UNITED STATES DISTRICT COURT FOR THE WESTERN DISTRICT OF TENNESSEE WESTERN DIVISION
May 10, 2016
No. 16-cv-2299-SHL-tmp (W.D. Tenn. May. 10, 2016)

Opinion

No. 16-cv-2299-SHL-tmp

05-10-2016

JONAH PAUL ANDERS, Plaintiff, v. MAYLA C. ANDERS, Defendant.


REPORT AND RECOMMENDATION

On May 2, 2016, pro se plaintiff Jonah Paul Anders filed a complaint against Mayla C. Anders. (ECF No. 1.) The same day, Mr. Anders also filed an application to proceed in forma pauperis, which the court granted on May 3, 2016. (ECF Nos. 2 & 4.) Pursuant to Administrative Order 2013-05 (Apr. 29, 2013), this case has been referred to the United States magistrate judge for management and for all pretrial matters for determination and/or report and recommendation as appropriate. For the following reasons, it is recommended that Mr. Anders's complaint be dismissed sua sponte pursuant to 28 U.S.C. § 1915(e)(2)(B)(ii) and for lack of subject matter jurisdiction.

I. PROPOSED FINDINGS OF FACT

On May 2, 2016, plaintiff Jonah Paul Anders filed a complaint against defendant Mayla C. Anders, who apparently is Mr. Anders's wife. In his complaint, Mr. Anders alleges that Mrs. Anders, also known as Mayla C. Casacop, presented false documentation to various United States agencies for the purpose of obtaining citizenship, including providing false information about her marital status in the Philippines. Mr. Anders further claims that Mrs. Anders engaged in fraud in connection with her marriage to him, causing him over $50,000 in damages. The complaint asserts jurisdiction based on federal question.
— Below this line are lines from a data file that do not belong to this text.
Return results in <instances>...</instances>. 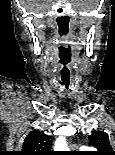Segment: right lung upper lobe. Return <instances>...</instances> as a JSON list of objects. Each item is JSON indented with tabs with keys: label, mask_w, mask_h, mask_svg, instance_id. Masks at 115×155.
<instances>
[{
	"label": "right lung upper lobe",
	"mask_w": 115,
	"mask_h": 155,
	"mask_svg": "<svg viewBox=\"0 0 115 155\" xmlns=\"http://www.w3.org/2000/svg\"><path fill=\"white\" fill-rule=\"evenodd\" d=\"M51 143L50 137L39 130H33L24 139L19 155H55L51 151Z\"/></svg>",
	"instance_id": "right-lung-upper-lobe-1"
}]
</instances>
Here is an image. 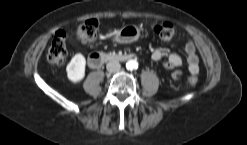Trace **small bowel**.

II. PROPOSED CONCLUSIONS OF LAW

A. Standard of Review

The court is required to screen in forma pauperis complaints and to dismiss any complaint, or any portion thereof, if the action:

(i) is frivolous or malicious;

(ii) fails to state a claim on which relief may be granted; or

(iii) seeks monetary relief against a defendant who is immune from such relief.
28 U.S.C. § 1915(e)(2)(B)(i-iii). In assessing whether the complaint in this case states a claim on which relief may be granted, the standards under Rule 12(b)(6) of the Federal Rules of Civil Procedure, as stated in Ashcroft v. Iqbal, 556 U.S. 662, 678-79 (2009), and Bell Atl. Corp. v. Twombly, 550 U.S. 544, 555-57 (2007), are applied. Hill v. Lappin, 630 F.3d 468, 470-71 (6th Cir. 2010). "Accepting all well-pleaded allegations in the complaint as true, the Court 'consider[s] the factual allegations in [the] complaint to determine if they plausibly suggest an entitlement to relief.'" Williams v. Curtin, 631 F.3d 380, 383 (6th Cir. 2011) (quoting Iqbal, 556 U.S. at 681) (alteration in original). "[P]leadings that . . . are no more than conclusions[] are not entitled to the assumption of truth. While legal conclusions can provide the framework of a complaint, they must be supported by factual allegations." Iqbal, 556 U.S. at 679; see also Twombly, 550 U.S. at 555 n.3 ("Rule 8(a)(2) still requires a 'showing,' rather than a blanket assertion, of entitlement to relief. Without some factual allegation in the complaint, it is hard to see how a claimant could satisfy the requirement of providing not only 'fair notice' of the nature of the claim, but also 'grounds' on which the claim rests.").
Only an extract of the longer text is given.